おれが魔力を飛ばしているのを確認した上で、助けに来てくれたんだろう。
本当にいい人たちばかりだと思う。

さて、壁を守ってくれるだけでいいのだが、無駄なことがされないことを期待しよう。


「ゼオル、どうしてくれんだ! 殺す瞬間にスタンピードを起こしやがったぞあいつ!」

『む? そんなのルシフなら簡単だろう?』

「おれは今手負いだし、半分気力で動いてるようなもんだ。

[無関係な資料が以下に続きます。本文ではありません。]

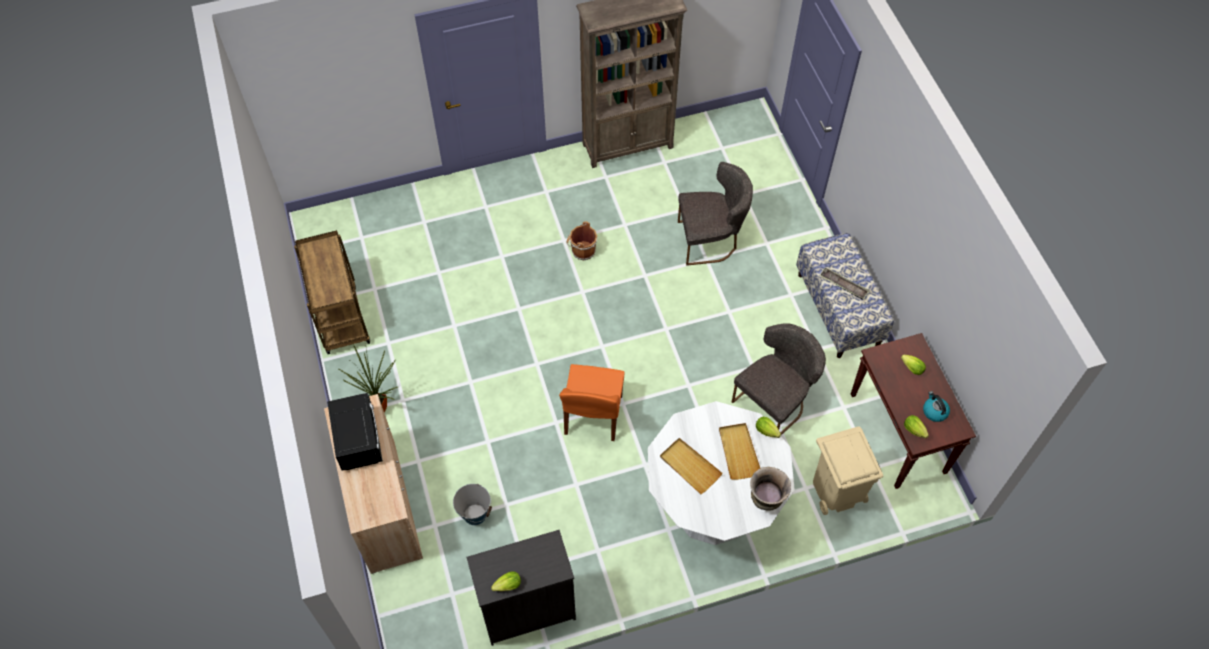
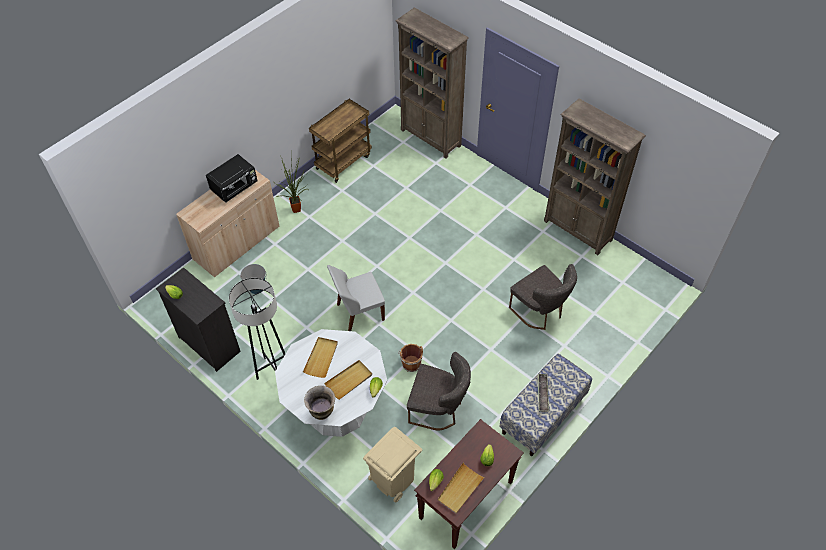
camera: 60 degrees right, 5 degrees down
orange chair [559,364,624,441] -> white chair [327,265,385,331]
brown bucket [566,221,597,260] -> brown bucket moved to [398,344,423,372]
kettle [923,391,950,422] -> beige tray [438,463,485,514]
none -> grey floor lamp [229,278,285,380]
none -> brown bookcase [396,7,469,158]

普段はできても今は無理だ!」

『そうか、急いで向かう』


通信を切り、剣を握る手に力を込める。
目の前には、魔獣の大群が迫っていた。

貴族級のあいつ、マジで殺す。
こんなめんどくせぇ子としやがって。
もうおれが殺してしまったが。
舌打ちをしつつ、走ってスタンピードを後ろの魔物からどんどん斬っていく。
こいつら、一体一体は雑魚だが数が多い。
おまけに動きも速い。
そして何より厄介なのは連携だ。
こっちの動きを読んでくるかのように攻撃をしてくる。
そのせいでかなり面倒臭い。

とりあえず目の前にいる奴らを斬り捨てる。
あとどれくらい残っているのか。
一掃できるほどの魔力は残ってないし……。


「クソかよめんどくせぇッ!」

「待たせたな、我が盟友よ」


攻撃の手を止めずに毒を吐いていると、空からゼオルが飛んで降りてくる。
早くアイツラを何とかしろ、なんて言えば、そう急かすな、と言いつつ火炎魔法で一掃する。
辛うじて残っていた家の材木、それに着いていた貴族級の魔炎すら消し炭にするほどの威力。
さすが魔王といったところか。
そのまま地面に着地すると、おれの方へと歩いて来る。

傷口に手を添え、何か詠唱のようなものをした。
淡い光が傷口を覆うと、先ほどまで感じていた痛みが無くなる。
相変わらず便利な回復魔法だと思いながら礼を言う。
そんなおれを見て、彼は快活に笑った。


「笑い事じゃ……」

「王太子殿下も到着したようだぞ?」


ゼオルの言葉通り、スタンピードの向かった方から走ってこちらに来る。
制服のままで、唯一変わったことといえば腰に剣を刺してきたことくらいか。
細身の剣だからさほど場所も取らないし。
おれはそれを確認すると、小さくため息をつく。

やっと終わりそうだな。
これでようやく休めると思いながら、刀を鞘に納める。
ふと顔を上げると、もう近くに来ていたウラタ様に勢いよく抱きつかれる。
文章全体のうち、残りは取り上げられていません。